В таких условиях резко проявились особенности разных конструкций. Среди победителей оказались машины марок «мерседес», «студебеккер», «штейр», и неожиданно, как и в Сицилии несколькими месяцами раньше, «Татра-12». Она первой пришла на финиш, далеко опередив другие машины, хотя значительно уступала многим из них в мощности двигателя и скоростных данных. Как написал впоследствии немецкий историк техники Р. Франкенберг, «„Татра“ победила главным образом потому, что проходила даже самые непроходимые участки». Конструкцией «Татры» наряду с конструкциями массовых моделей «форд» и «фиат» серьезно заинтересовались советские автомобильные специалисты.
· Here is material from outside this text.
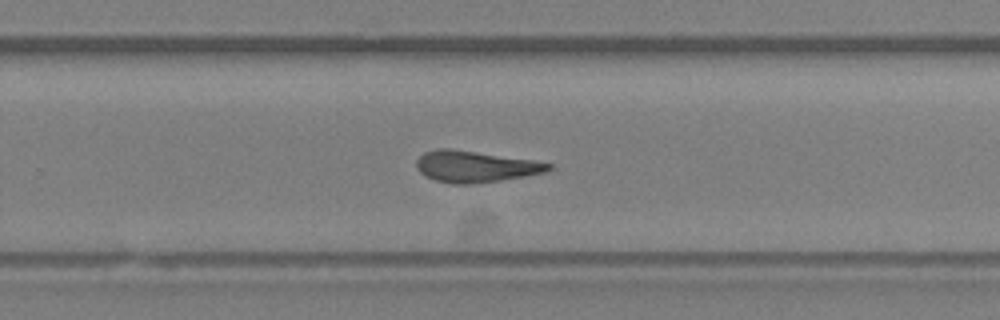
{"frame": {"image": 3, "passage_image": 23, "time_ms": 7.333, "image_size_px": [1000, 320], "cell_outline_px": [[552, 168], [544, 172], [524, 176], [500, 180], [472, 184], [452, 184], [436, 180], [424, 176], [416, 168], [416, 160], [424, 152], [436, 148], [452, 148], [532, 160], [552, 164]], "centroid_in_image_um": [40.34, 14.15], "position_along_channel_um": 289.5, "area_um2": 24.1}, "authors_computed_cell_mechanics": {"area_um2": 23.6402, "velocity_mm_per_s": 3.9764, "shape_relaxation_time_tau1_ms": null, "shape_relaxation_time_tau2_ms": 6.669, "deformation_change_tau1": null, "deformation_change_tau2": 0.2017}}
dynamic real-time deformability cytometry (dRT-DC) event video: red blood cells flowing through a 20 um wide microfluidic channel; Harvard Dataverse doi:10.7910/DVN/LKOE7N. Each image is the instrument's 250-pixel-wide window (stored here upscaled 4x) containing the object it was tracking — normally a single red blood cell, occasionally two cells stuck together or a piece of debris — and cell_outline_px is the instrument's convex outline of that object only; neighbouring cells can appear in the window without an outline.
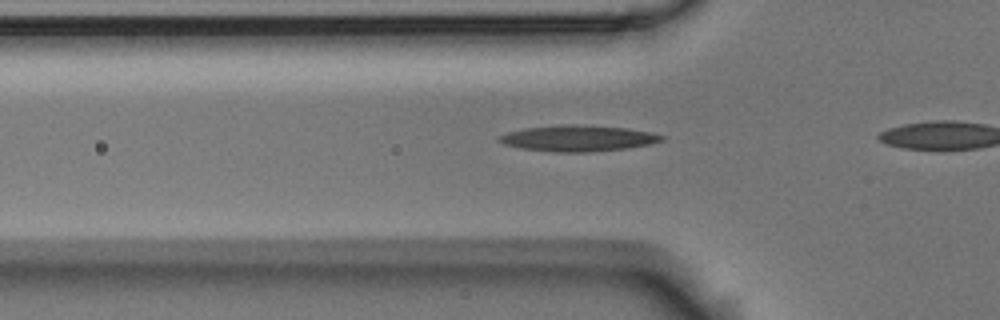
{"species": "Egyptian fruit bat (a non-hibernating species)", "species_latin": "Rousettus aegyptiacus", "temperature_condition": "room temperature", "stored_images_in_passage": 31, "camera_frame_rate_fps": 3000, "um_per_image_px": 0.085, "animal": {"sex": "male"}, "frame": {"image": 1, "passage_image": 5, "time_ms": 1.333, "image_size_px": [1000, 320], "cell_outline_px": [[664, 140], [648, 144], [628, 148], [592, 152], [556, 152], [520, 148], [504, 144], [496, 140], [500, 136], [508, 132], [524, 128], [572, 124], [628, 128], [652, 132], [664, 136]], "centroid_in_image_um": [49.15, 11.76], "position_along_channel_um": 76.7, "area_um2": 24.57}}
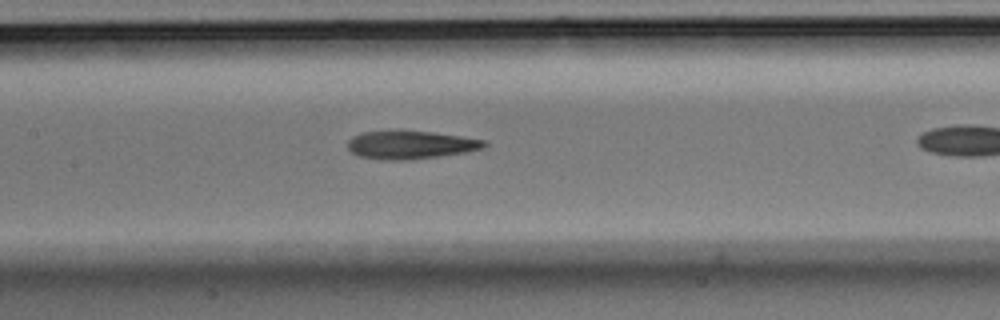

Зимой 1925/26 года в НАМИ началось проектирование первого советского легкового автомобиля. Главным техническим исполнителем проекта стал выпускник ломоносовского института, только что переименованного в автомеханический из электромеханического, Константин Шарапов. Еще в период дипломного проектирования Евгений Алексеевич, руководивший его работой, предложил способному студенту тему проекта «Четырехместный легковой автомобиль с двигателем малой мощности». Несмотря на очевидную трудность такого задания для неопытного проектанта, Костя с радостью согласился. То было золотое время энтузиастов.
В основу проекта легла конструктивная схема «Татры-12», обеспечивающая конструкцию наиболее простую в изготовлении, прочную и дешевую. Но заимствовалась только схема — хребтовая рама, качающиеся полуоси, поперечные рессоры, двигатель воздушного охлаждения. Все элементы и сопряжения конструкции, все основные агрегаты создавались и рассчитывались заново. Проект стал вполне оригинальной отечественной разработкой.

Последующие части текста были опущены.